When the hot water doesn’t work, Sam goes down to the basement to check it out and gets eaten by the alien.  Barb goes down to the kitchen to start the coffee.  She sees the basement door ajar.  She goes down the basement stairs to see how things are going with Sam.  Barb gets eaten.  Each time the creature eats someone it grows.  Eventually it develops several heads with mouths full of sharp teeth.  It then begins to spawn.  The eggs hatch and tadpole-like creatures emerge.  The tadpoles also have rows of sharp teeth.

Upstairs everyone assumes that Sam and Barb left for the day.  Millie heads off to her mother’s (Judith Mayes) house to help her set up for a small get together she is having for friends.  An electrician shows up for an appointment.  A note on the door tells him that the back basement door is open.  He goes into the basement and is eaten by the monster.  By now the spawn have wiggled their way out of the basement and head out into the neighborhood towards Grandma’s house.
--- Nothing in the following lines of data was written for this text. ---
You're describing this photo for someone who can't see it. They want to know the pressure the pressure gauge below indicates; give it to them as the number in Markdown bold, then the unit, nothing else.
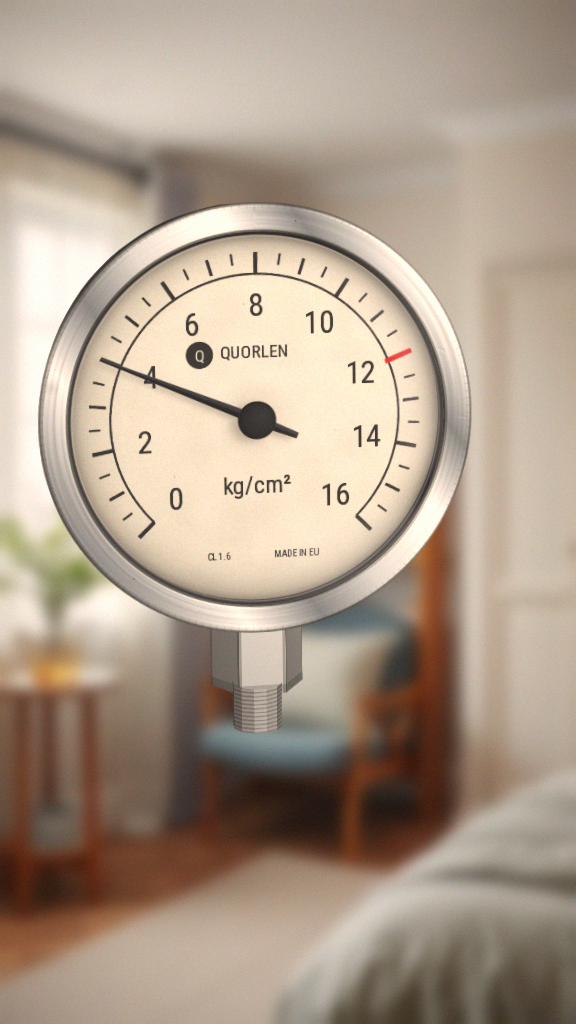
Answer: **4** kg/cm²
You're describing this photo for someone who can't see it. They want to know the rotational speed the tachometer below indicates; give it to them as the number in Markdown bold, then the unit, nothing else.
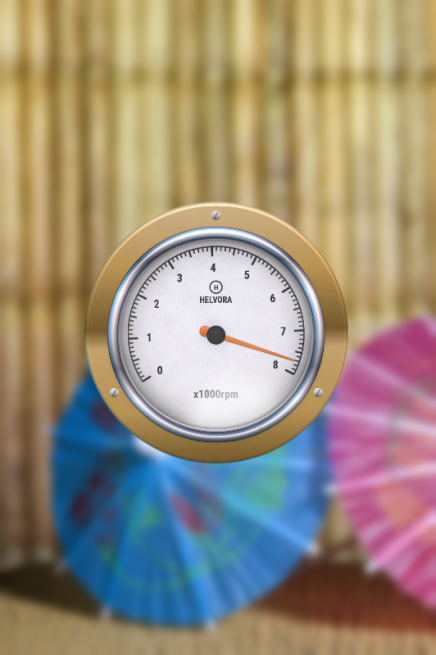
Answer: **7700** rpm
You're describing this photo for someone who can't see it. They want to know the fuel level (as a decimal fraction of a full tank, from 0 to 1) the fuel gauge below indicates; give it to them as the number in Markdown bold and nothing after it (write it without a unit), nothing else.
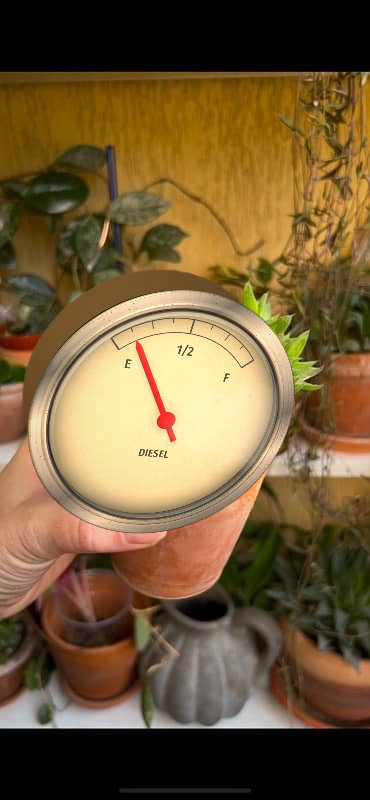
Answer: **0.125**
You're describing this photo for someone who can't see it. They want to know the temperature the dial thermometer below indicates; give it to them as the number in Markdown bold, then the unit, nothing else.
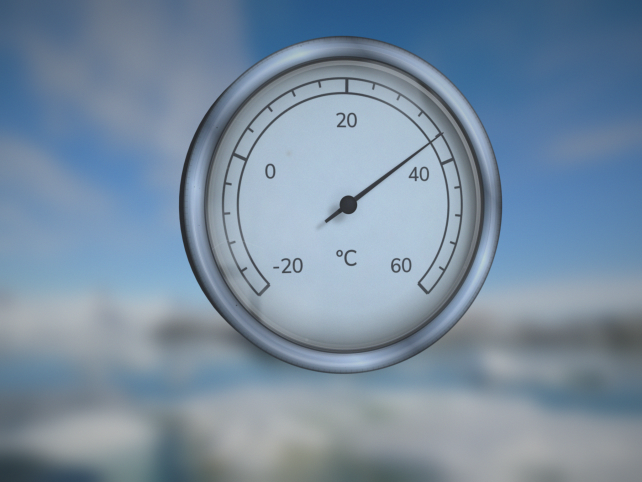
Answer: **36** °C
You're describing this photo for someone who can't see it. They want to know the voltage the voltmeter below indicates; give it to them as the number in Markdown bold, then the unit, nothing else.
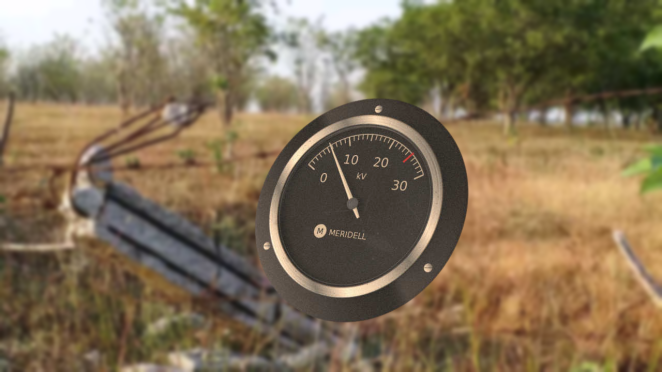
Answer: **6** kV
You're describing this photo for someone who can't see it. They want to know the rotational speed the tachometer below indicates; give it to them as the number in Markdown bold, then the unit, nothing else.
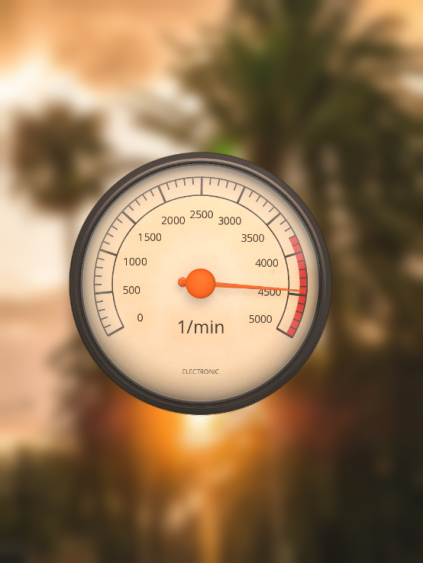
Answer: **4450** rpm
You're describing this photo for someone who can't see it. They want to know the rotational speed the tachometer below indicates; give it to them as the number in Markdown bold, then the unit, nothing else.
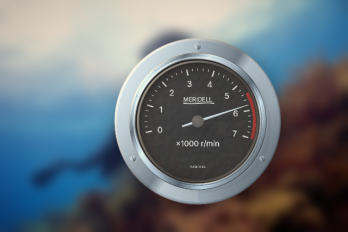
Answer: **5800** rpm
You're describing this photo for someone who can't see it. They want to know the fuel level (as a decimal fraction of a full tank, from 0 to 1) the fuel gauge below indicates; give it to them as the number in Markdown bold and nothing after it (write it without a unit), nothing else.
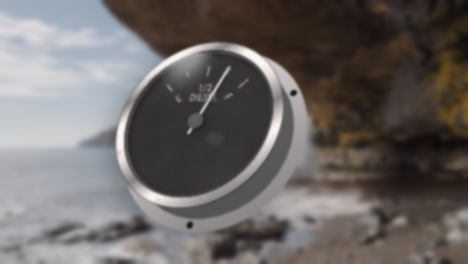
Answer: **0.75**
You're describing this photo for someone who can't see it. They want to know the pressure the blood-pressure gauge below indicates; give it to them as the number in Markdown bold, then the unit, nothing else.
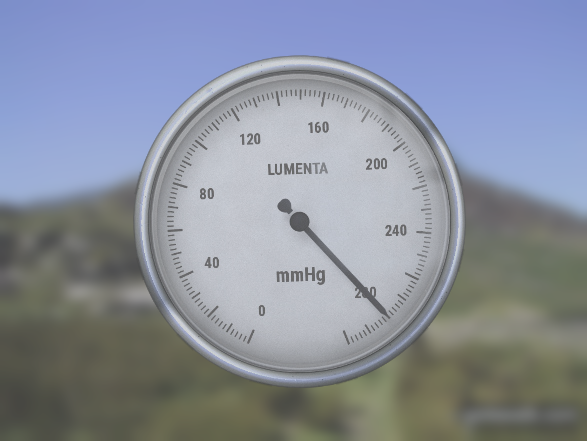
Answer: **280** mmHg
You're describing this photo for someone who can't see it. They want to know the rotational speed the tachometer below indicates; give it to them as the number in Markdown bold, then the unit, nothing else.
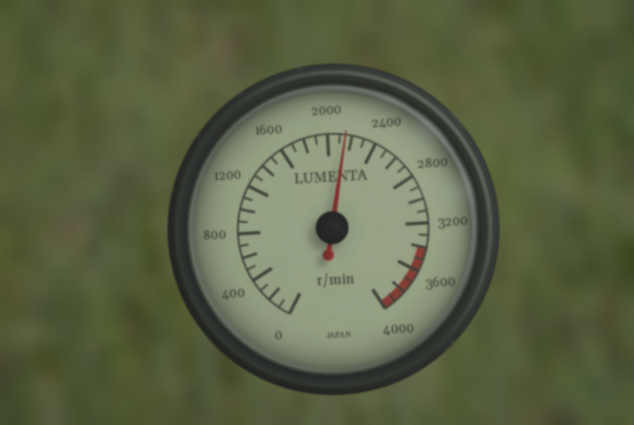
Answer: **2150** rpm
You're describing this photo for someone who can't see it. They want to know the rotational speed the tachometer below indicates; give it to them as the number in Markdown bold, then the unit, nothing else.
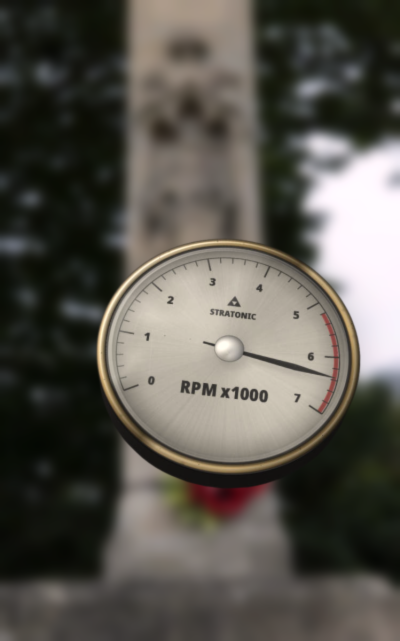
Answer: **6400** rpm
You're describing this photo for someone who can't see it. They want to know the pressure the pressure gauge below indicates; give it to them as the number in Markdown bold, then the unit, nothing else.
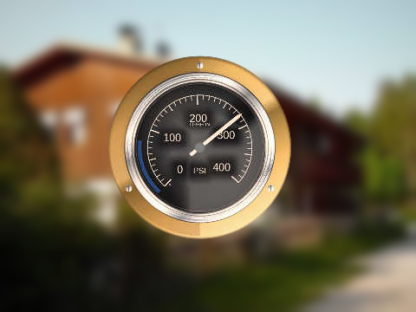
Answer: **280** psi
The youngest son, Charles, is a monster movie fan.  He puts on one of his monster costumes and goes down into the basement to scare the electrician.  He comes face to face with the mother monster.  Charles analyzes the situation and figures out that the monster has no eyes but has very acute hearing.  He remains motionless and tries to figure out a way to deal with the monster and the tadpoles. 

Meanwhile, upstairs older brother Pete’s friends, Frankie (Richard Lee Porter) and Ellen (Jean Tafler), show up for a study group.  Ellen found one of the tadpoles outside, but it is dead.  They dissect it to try to figure out what it is.  As they work, the monster and its spawn begin working their way up from the basement.
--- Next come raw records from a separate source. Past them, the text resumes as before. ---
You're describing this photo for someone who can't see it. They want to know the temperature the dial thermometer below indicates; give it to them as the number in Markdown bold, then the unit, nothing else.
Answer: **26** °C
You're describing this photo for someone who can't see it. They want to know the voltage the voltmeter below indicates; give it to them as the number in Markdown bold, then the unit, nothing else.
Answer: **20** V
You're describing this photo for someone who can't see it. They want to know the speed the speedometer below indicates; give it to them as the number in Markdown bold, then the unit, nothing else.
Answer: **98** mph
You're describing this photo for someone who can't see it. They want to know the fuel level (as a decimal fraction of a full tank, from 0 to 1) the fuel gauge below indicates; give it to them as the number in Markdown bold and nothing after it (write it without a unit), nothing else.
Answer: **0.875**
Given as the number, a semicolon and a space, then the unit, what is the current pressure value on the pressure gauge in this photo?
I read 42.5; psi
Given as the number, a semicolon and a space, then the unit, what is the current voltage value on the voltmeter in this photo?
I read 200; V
“The Deadly Spawn” AKA “Return of the Alien’s Deadly Spawn” AKA “The Alien’s Deadly Spawn” AKA “Return of the Aliens: The Deadly Spawn” was released in 1983 and was written and directed by Douglas McKeown.  It is an American low budget science fiction horror movie.  A quasi-sequel was made in 1990 called “Metamorphosis: The Alien Factor”.

Bad acting and camp doesn’t stop the movie from being creepy, gross and fun.  The mother creature isn’t all that great, but it has enough teeth to overcome any criticism.  The gore starts at the beginning and continues all the way through.  If you like old fashioned low budget “B” monster movies with extra blood and guts, this is right up your alley.

Special effects artist John Dods created the mother creature in his basement.  It was so big that one of the heads had to be cut off in order to get it out of the basement doorway.  It was then put back together on set.  The slithering effect of the baby spawn across the floor was done by cutting squiggly lines in the floor and then pulling the spawns along them under the floor.

Reportedly, in some places, the title was changed to “Return of the Alien’s Deadly Spawn”, “The Alien’s Deadly Spawn”, or “Return of the Aliens: The Deadly Spawn”, to cash in on Ridley Scott’s “Alien” 1979.  (Like no one would know.)